🤖 AI Summary
This work addresses the lack of a systematic mathematical understanding of the generalization capabilities of graph neural networks (GNNs). It presents the first unified synthesis and comparison of three major theoretical frameworks: uniform convergence analyses based on hypothesis class complexity, simplified models in asymptotic regimes such as infinite-width or large-graph limits—including Gaussian processes, neural tangent kernels, and graphon operators—and high-dimensional statistical approaches grounded in random graph models like the contextual stochastic block model. By critically examining the core results, limitations, and open challenges within each framework, the paper establishes a cohesive conceptual foundation for GNN generalization theory, clarifies its underlying mathematical principles, and outlines promising directions for future research.
📝 Abstract
Graph Neural Networks (GNN) are currently the most popular approach for learning and prediction on graph-structured data and are deployed in various fields, from social network analysis to drug discovery.

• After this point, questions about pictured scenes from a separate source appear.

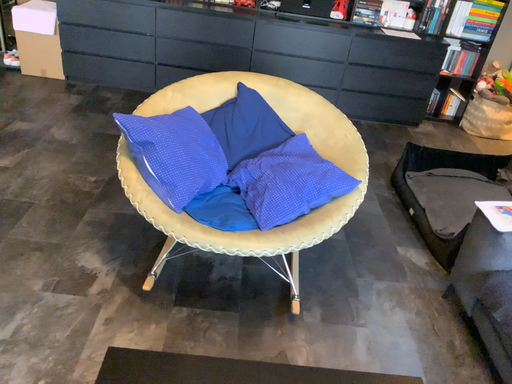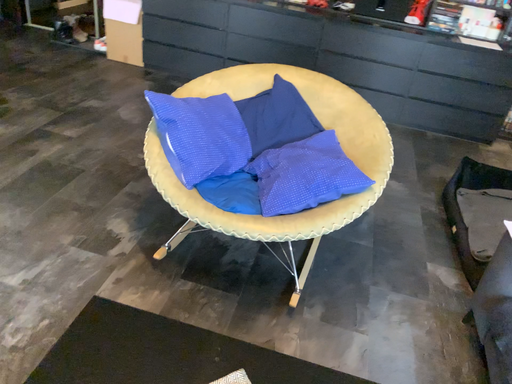
Question: Which way did the camera rotate in the video?

Choices:
 (A) rotated right
 (B) rotated left

Answer: (B)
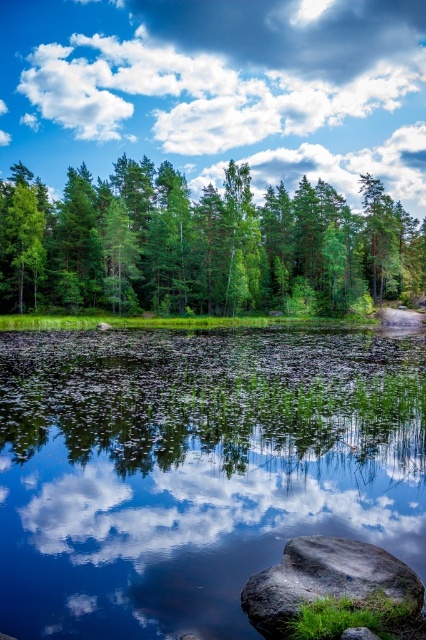
Question: From the image, what is the correct spatial relationship of transparent glass lake at center in relation to white fluffy cloud at upper center?

Choices:
 (A) left
 (B) right

Answer: (B)

Question: Is white fluffy cloud at upper center below green leafy trees at center?

Choices:
 (A) yes
 (B) no

Answer: (B)

Question: Is transparent glass lake at center smaller than white fluffy cloud at upper center?

Choices:
 (A) no
 (B) yes

Answer: (B)

Question: Which object is farther from the camera taking this photo?

Choices:
 (A) gray smooth rock at lower right
 (B) transparent glass lake at center

Answer: (B)

Question: Which of the following is the closest to the observer?

Choices:
 (A) coord(250,596)
 (B) coord(226,243)

Answer: (A)

Question: Which point is farther to the camera?

Choices:
 (A) white fluffy cloud at upper center
 (B) green leafy trees at center

Answer: (A)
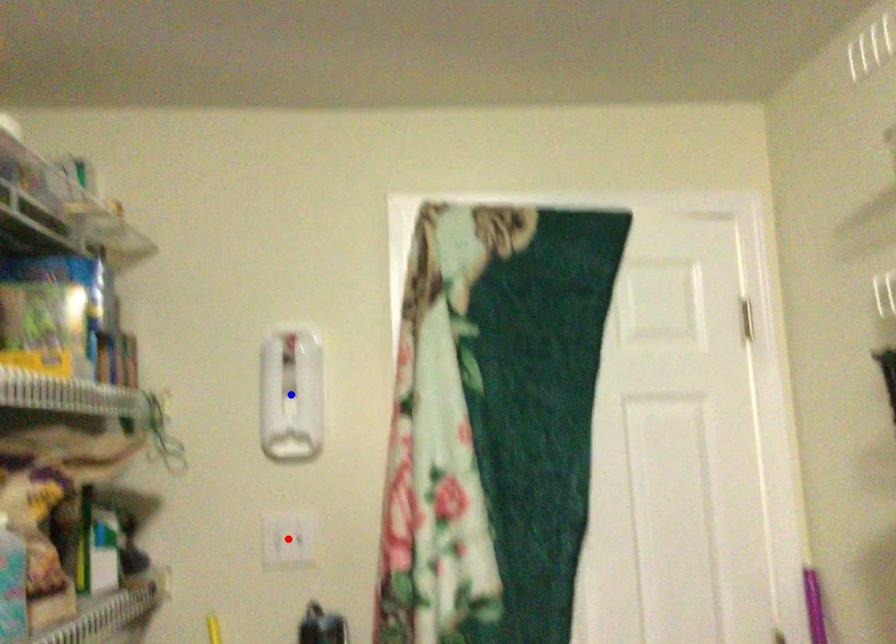
Question: In the image, two points are highlighted. Which point is nearer to the camera? Reply with the corresponding letter.

Choices:
 (A) blue point
 (B) red point

Answer: (B)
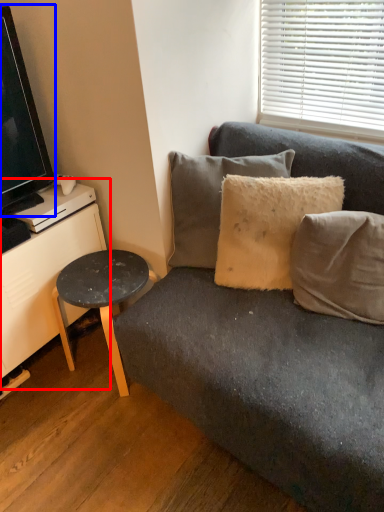
Question: Which point is closer to the camera, dresser (highlighted by a red box) or television (highlighted by a blue box)?

Choices:
 (A) dresser
 (B) television

Answer: (B)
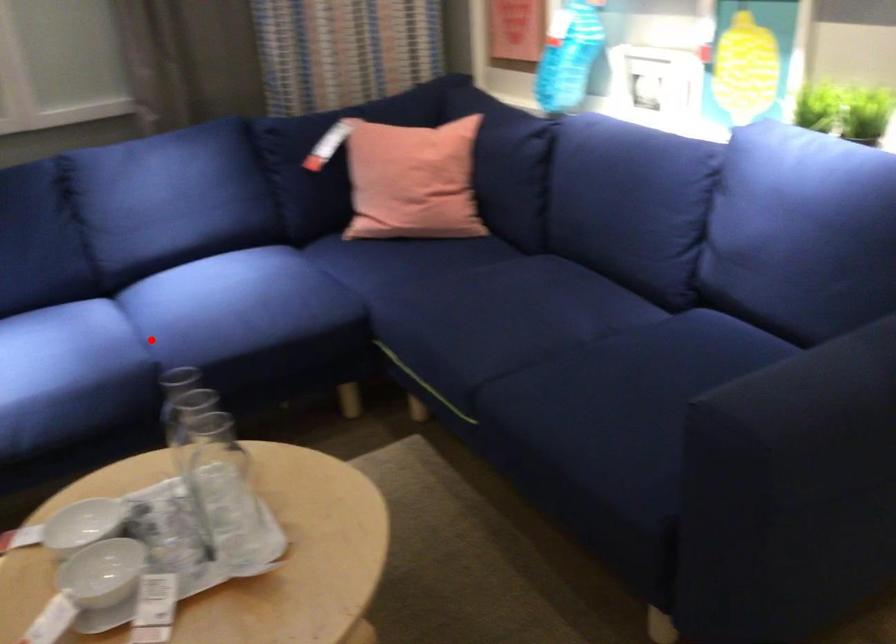
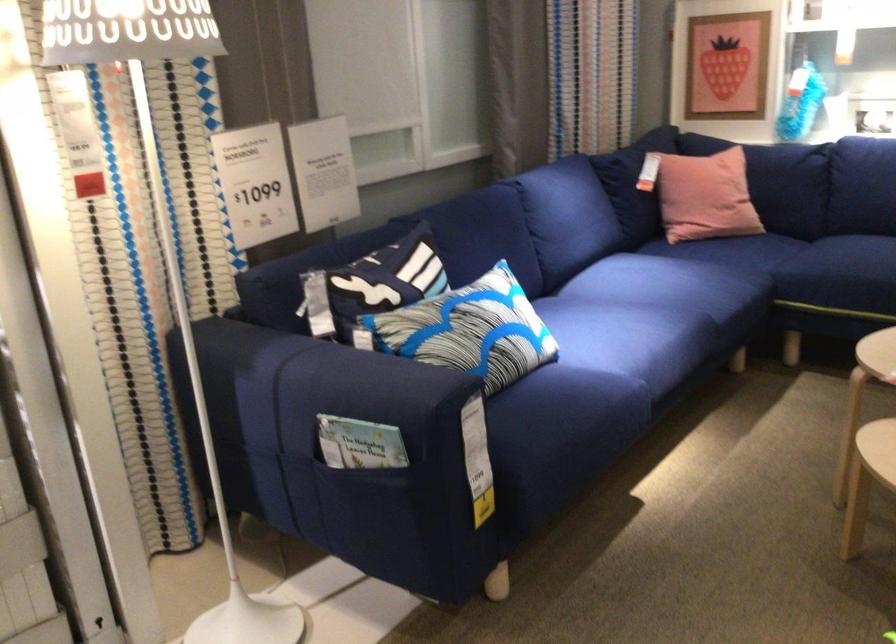
Question: A red point is marked in image1. In image2, is the corresponding 3D point closer to the camera or farther? Reply with the corresponding letter.

Choices:
 (A) The corresponding 3D point is closer.
 (B) The corresponding 3D point is farther.

Answer: (B)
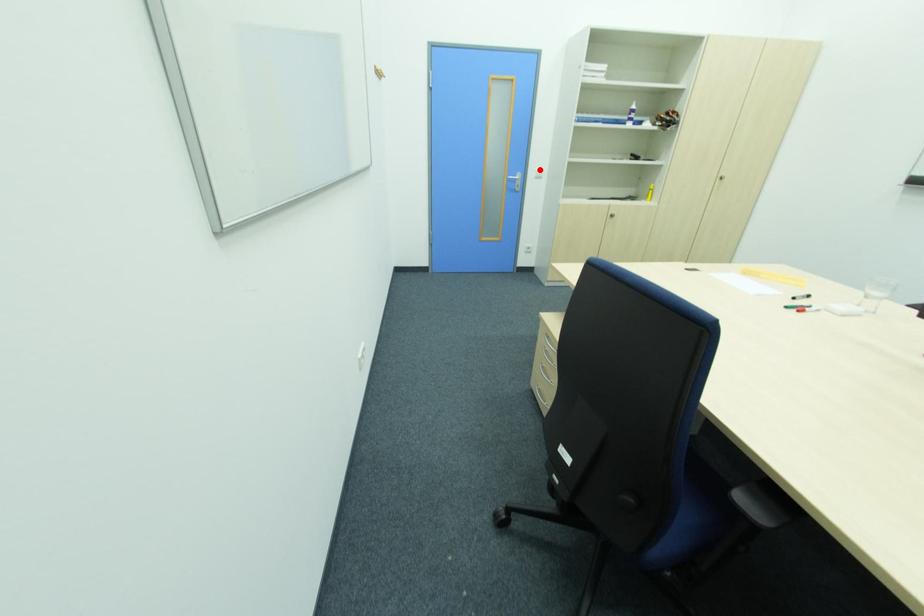
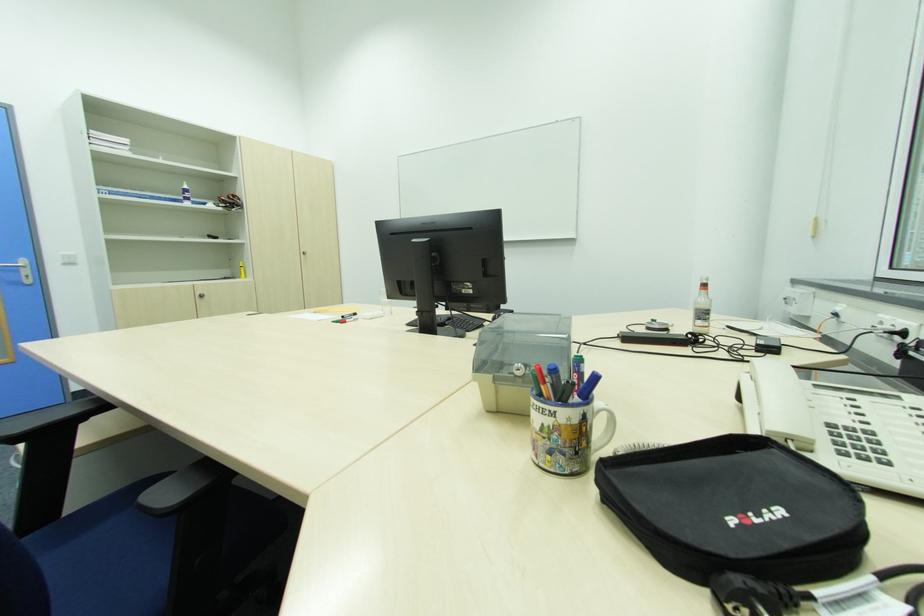
Where in the second image is the point corresponding to the highlighted location from the first image?

(64, 254)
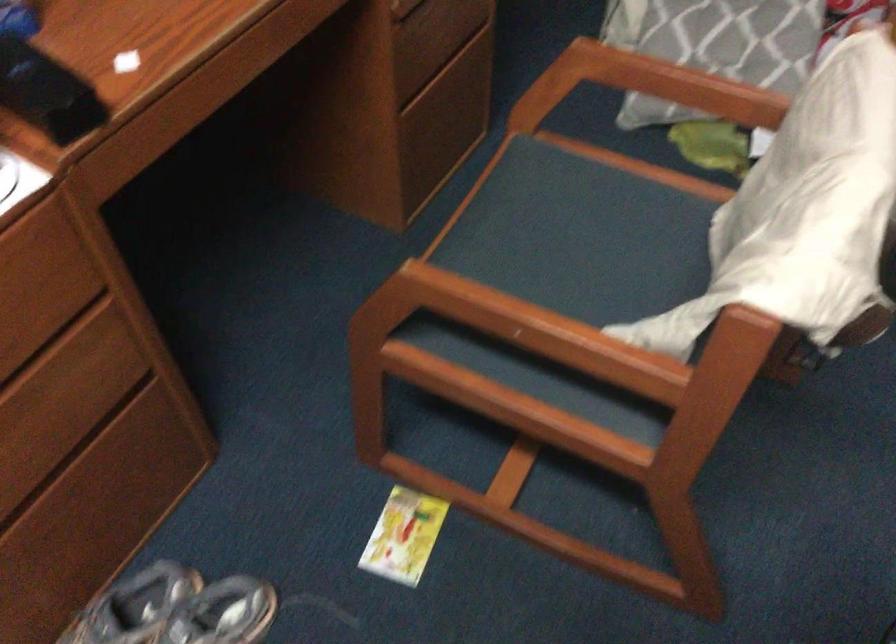
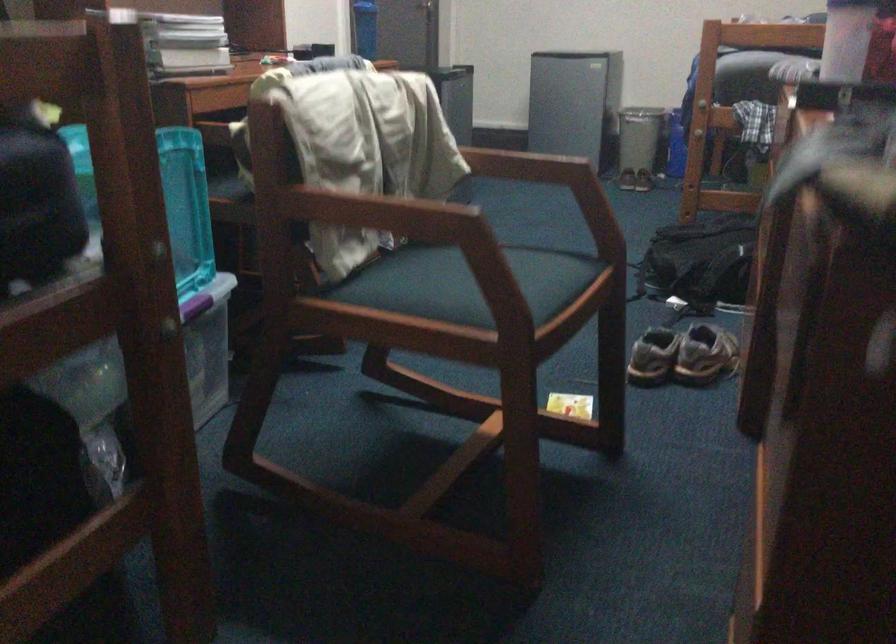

However, there is limited mathematical understanding of the performance of GNNs. We discuss the various perspectives used to study statistical generalisation in GNNs. We identify three broad frameworks. The first approach, rooted in learning theory, relies on uniform convergence bounds and the complexity of the hypothesis class of specific GNN architectures. This approach also builds on the expressivity of GNNs, typically studied through the lens of graph isomorphism tests. The second principle is to simplify the neural architecture by analysing GNNs under the asymptotics of infinitely many parameters or infinite graph size. This approach approximates GNNs using Gaussian processes, neural tangent kernels or graphon neural network operators, which allow studying the generalisation or stability of trained GNNs. The third framework studies GNNs under random graph models, often the contextual stochastic block model, and derives non-asymptotic error rates using tools from high-dimensional statistics. We highlight some key theoretical results and discuss a few limitations and open research questions for each perspective.